▸ Task to carry out: Write out every record below exactly as it appears, omitting the pictures.

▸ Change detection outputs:
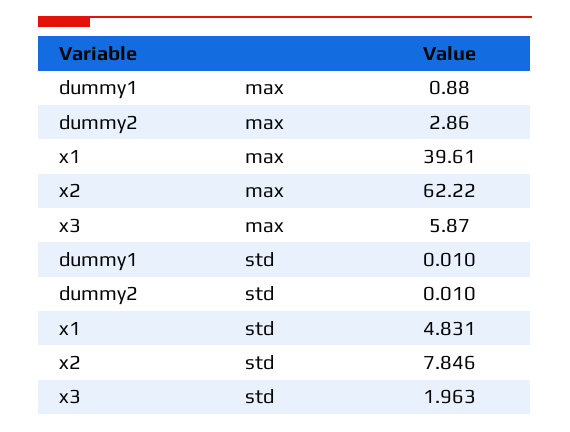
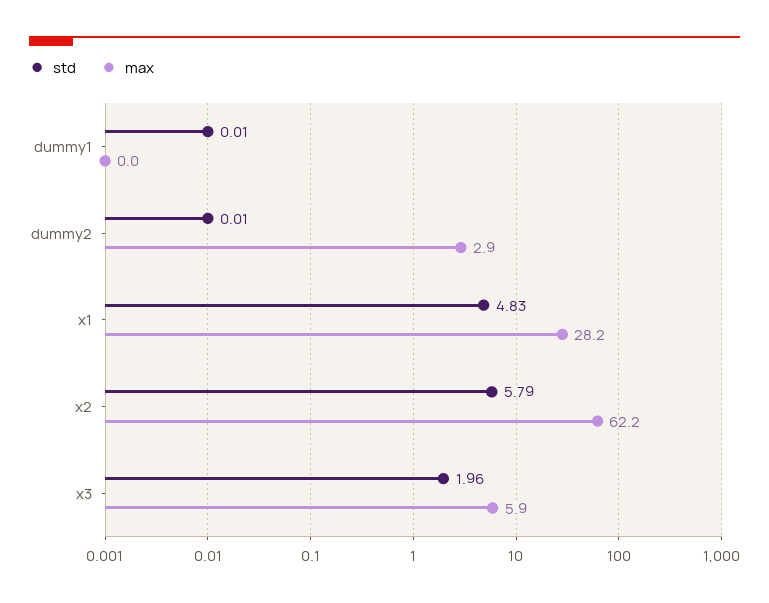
  {
    "max": {
-     "dummy1": 0.88,
+     "dummy1": 0,
      "dummy2": 2.86,
-     "x1": 39.61,
+     "x1": 28.2,
      "x2": 62.22,
      "x3": 5.87
    },
    "std": {
      "dummy1": 0.01,
      "dummy2": 0.01,
      "x1": 4.831,
-     "x2": 7.846,
+     "x2": 5.79,
      "x3": 1.963
    }
  }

▸ Exercise response:
  {
    "max": {
-     "dummy1": 0.88,
+     "dummy1": 0,
      "dummy2": 2.86,
-     "x1": 39.61,
+     "x1": 28.2,
      "x2": 62.22,
      "x3": 5.87
    },
    "std": {
      "dummy1": 0.01,
      "dummy2": 0.01,
      "x1": 4.831,
-     "x2": 7.846,
+     "x2": 5.79,
      "x3": 1.963
    }
  }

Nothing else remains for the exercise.